Where you'll find rodents depends on which rodent species you're dealing with. Mouse mice and Norway rats live in a variety of habits, including urban areas. In comparison, voles and field mice tend to be most problematic around properties near large open areas like fields, parks, and wooded areas.

The dense body of a Norway rat prevents them from being a good climber, and so they are typically found living at ground level. Inside, they are usually found in basements and behind wall voids. Outside, they burrow next to buildings, under foundations, garbage piles, and woodpiles. They store food in these burrows, and use them for shelter.

Voles spend a lot of time in underground tunnels, though they also forage for food above the ground. Voles are herbivores and use their sharp front teeth to feed on grass, plants, bulbs, and roots.

How do I get rid of rodents?

At White Knight Pest Control, we provide the fast action and services necessary to eliminate rodents and other pests from your indoor and outdoor spaces. Our annual service plans utilize eco-friendly pest control products and top-of-the-line services to ensure we meet our customer’s pest control needs. Learn more about keeping your property free of rodents with the assistance of White Knight Pest Control. Reach out today and speak with one of our friendly professionals!

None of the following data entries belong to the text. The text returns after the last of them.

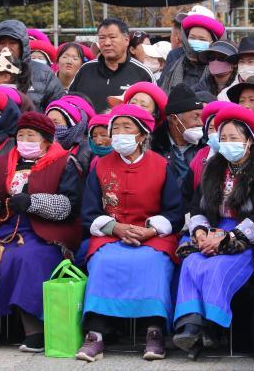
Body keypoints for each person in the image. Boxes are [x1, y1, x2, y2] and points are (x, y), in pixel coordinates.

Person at [0, 112, 82, 352]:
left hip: (44, 230)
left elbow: (69, 206)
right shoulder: (3, 163)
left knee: (29, 258)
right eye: (21, 135)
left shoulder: (64, 162)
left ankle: (34, 330)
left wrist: (33, 202)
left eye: (31, 136)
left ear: (46, 140)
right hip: (4, 226)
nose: (24, 140)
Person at [173, 105, 254, 353]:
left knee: (218, 266)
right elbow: (196, 206)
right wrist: (200, 232)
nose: (227, 143)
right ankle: (191, 323)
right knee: (192, 260)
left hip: (247, 236)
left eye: (233, 138)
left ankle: (212, 325)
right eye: (223, 138)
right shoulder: (212, 170)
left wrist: (226, 239)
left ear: (249, 141)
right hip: (212, 229)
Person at [77, 105, 183, 362]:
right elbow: (89, 212)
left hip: (153, 235)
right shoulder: (100, 166)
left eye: (127, 128)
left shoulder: (161, 165)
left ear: (142, 135)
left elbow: (175, 212)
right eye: (116, 128)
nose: (120, 133)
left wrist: (150, 230)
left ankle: (154, 331)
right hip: (110, 233)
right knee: (103, 261)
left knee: (153, 262)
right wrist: (115, 228)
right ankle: (96, 333)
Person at [0, 19, 64, 112]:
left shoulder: (43, 72)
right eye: (2, 43)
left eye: (13, 43)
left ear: (23, 45)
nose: (7, 48)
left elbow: (57, 111)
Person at [69, 18, 154, 113]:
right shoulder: (85, 70)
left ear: (126, 40)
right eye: (102, 38)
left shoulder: (143, 73)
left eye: (112, 37)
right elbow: (69, 104)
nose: (107, 43)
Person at [160, 6, 226, 93]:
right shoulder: (173, 63)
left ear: (212, 42)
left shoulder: (219, 67)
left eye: (202, 39)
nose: (196, 42)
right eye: (192, 38)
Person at [151, 84, 206, 184]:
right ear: (174, 119)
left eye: (202, 117)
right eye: (195, 117)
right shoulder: (153, 147)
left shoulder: (206, 147)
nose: (201, 123)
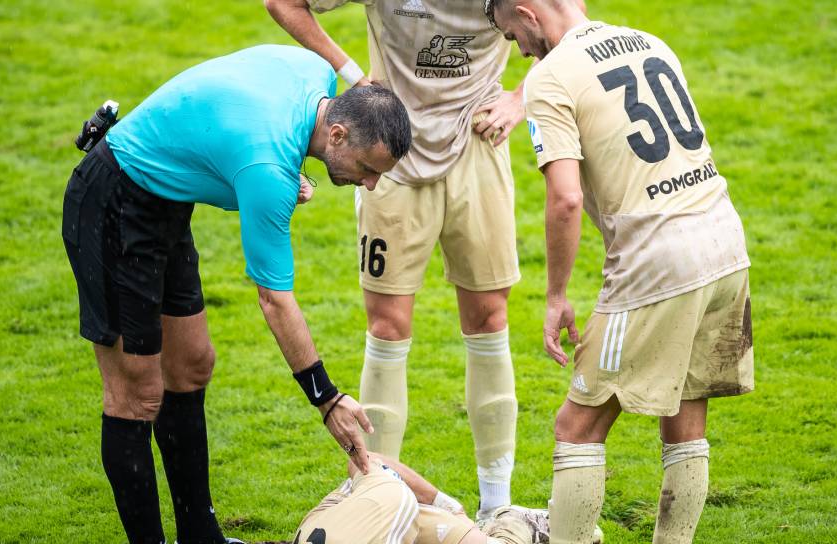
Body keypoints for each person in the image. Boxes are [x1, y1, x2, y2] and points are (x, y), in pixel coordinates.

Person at [60, 44, 412, 544]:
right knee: (137, 395)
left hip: (165, 205)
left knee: (191, 365)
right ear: (336, 134)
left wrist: (280, 169)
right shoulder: (268, 169)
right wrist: (327, 399)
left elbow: (228, 122)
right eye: (368, 167)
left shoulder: (315, 75)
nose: (371, 184)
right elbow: (275, 301)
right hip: (113, 203)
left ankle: (200, 537)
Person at [486, 1, 755, 543]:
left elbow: (565, 199)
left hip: (657, 263)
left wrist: (556, 296)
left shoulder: (550, 77)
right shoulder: (651, 42)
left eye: (513, 36)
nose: (521, 51)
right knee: (686, 412)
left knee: (577, 426)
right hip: (725, 242)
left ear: (527, 14)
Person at [264, 0, 528, 521]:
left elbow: (566, 18)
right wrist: (351, 74)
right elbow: (283, 3)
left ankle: (497, 509)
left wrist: (522, 97)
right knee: (387, 327)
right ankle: (378, 503)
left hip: (478, 143)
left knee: (489, 319)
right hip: (388, 155)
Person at [293, 453, 577, 544]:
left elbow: (364, 459)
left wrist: (447, 505)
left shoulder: (388, 497)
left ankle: (510, 523)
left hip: (373, 508)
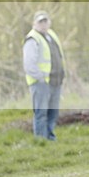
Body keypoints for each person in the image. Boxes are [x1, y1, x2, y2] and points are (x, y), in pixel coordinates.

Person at [23, 10, 65, 141]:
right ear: (34, 23)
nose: (43, 24)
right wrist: (41, 78)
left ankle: (50, 137)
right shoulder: (32, 38)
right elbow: (29, 64)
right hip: (41, 82)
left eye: (45, 21)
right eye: (40, 21)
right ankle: (41, 140)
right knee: (41, 113)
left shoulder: (51, 35)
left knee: (53, 112)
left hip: (55, 81)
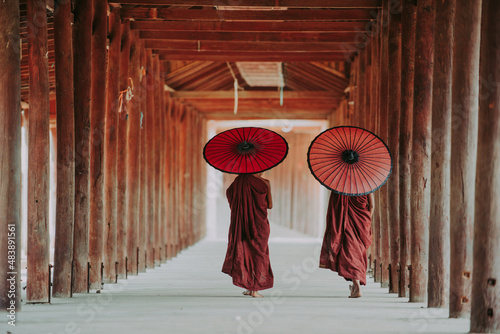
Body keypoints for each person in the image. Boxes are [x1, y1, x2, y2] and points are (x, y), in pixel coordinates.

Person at [222, 172, 274, 298]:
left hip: (242, 223)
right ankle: (254, 288)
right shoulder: (265, 183)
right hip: (260, 224)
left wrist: (244, 208)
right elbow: (270, 206)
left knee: (245, 253)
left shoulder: (239, 181)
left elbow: (230, 195)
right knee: (259, 254)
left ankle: (250, 286)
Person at [319, 191, 375, 298]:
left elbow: (334, 209)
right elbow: (371, 206)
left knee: (350, 251)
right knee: (356, 251)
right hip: (361, 222)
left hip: (345, 223)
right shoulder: (366, 185)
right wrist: (366, 220)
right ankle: (355, 285)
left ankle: (356, 285)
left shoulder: (341, 187)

How can I prevent rodents in the future?

At White Knight Pest Control, we'll help you prevent problems with rodents using our regular treatments. In conjunction with our comprehensive rodent control services, the following prevention tips will help you keep rodents out of your Texas, Utah, Arizona, or Colorado home!

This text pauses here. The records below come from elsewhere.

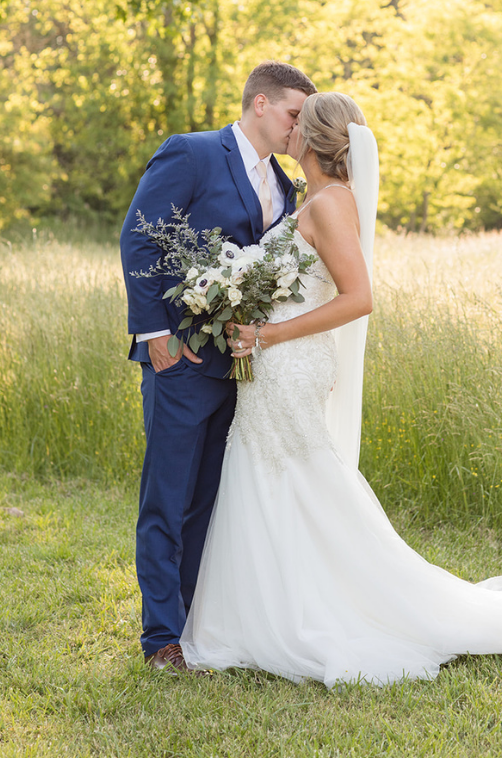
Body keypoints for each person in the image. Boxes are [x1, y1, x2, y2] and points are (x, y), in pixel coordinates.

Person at [179, 91, 502, 685]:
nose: (286, 134)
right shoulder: (317, 199)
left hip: (289, 362)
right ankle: (259, 610)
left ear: (309, 140)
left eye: (294, 126)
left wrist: (272, 333)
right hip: (274, 363)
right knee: (272, 479)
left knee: (296, 478)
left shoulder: (331, 204)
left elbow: (358, 299)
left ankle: (316, 611)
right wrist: (247, 318)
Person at [120, 61, 316, 673]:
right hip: (178, 358)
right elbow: (140, 236)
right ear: (260, 104)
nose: (297, 127)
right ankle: (160, 640)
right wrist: (155, 332)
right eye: (292, 114)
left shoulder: (285, 188)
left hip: (236, 370)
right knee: (167, 498)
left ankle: (191, 622)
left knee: (207, 500)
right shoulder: (192, 153)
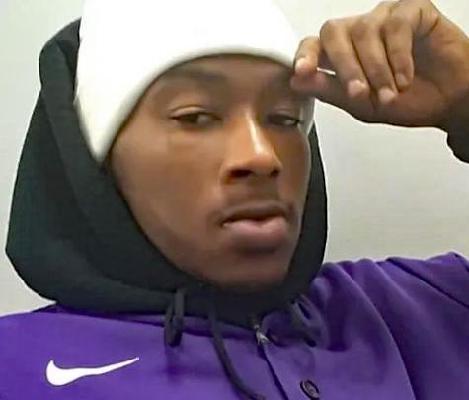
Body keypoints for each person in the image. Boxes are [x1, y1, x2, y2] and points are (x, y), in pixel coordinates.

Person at [1, 0, 468, 398]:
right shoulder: (17, 365)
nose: (261, 156)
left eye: (285, 118)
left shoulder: (414, 307)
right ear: (95, 161)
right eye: (195, 116)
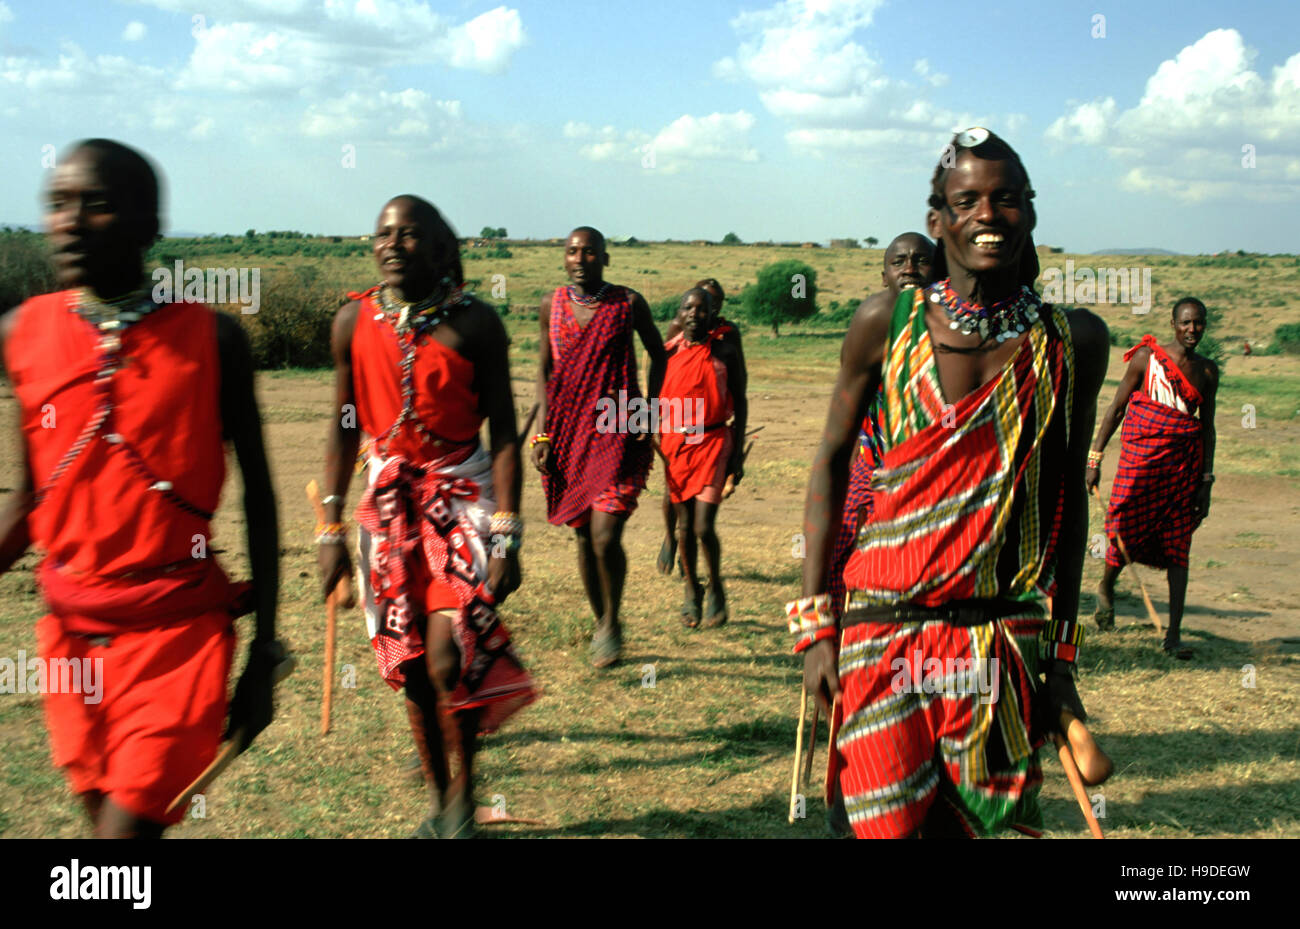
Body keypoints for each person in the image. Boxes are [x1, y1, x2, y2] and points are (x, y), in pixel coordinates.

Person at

  • Eliminate hiding spots: Plant shrubs, bushes, and other landscaping at least two feet from your home. Remove clutter from your yard. Keep storage areas in your home free of clutter. Keep shed and garage doors closed whenever possible. Store items in your home in plastic containers with locking lids, not cardboard boxes. 

  • Eliminate entry points: Seal cracks in the foundation or exterior walls of your home. Place door sweeps on exterior doors and replace worn weatherstripping. Use steel wool to seal spaces around wires and pipes leading into your house. Place covers over vents and drains. Repair damaged trim around doors. Stack firewood up off the ground and away from your home. 

  • Eliminate food sources: Keep lids on trash cans and compost bins. Store pet food in metal containers with lids and pick up uneaten pet food every evening. Remove bird feeders from your yard. Don’t feed wild animals. Inside, take out the trash and wash dirty dishes daily. Store leftover food in containers with airtight lids or the refrigerator. Make sure to pull out large appliances from the wall and clean behind and underneath them regularly. Limit eating to certain areas of your home to help reduce crumbs.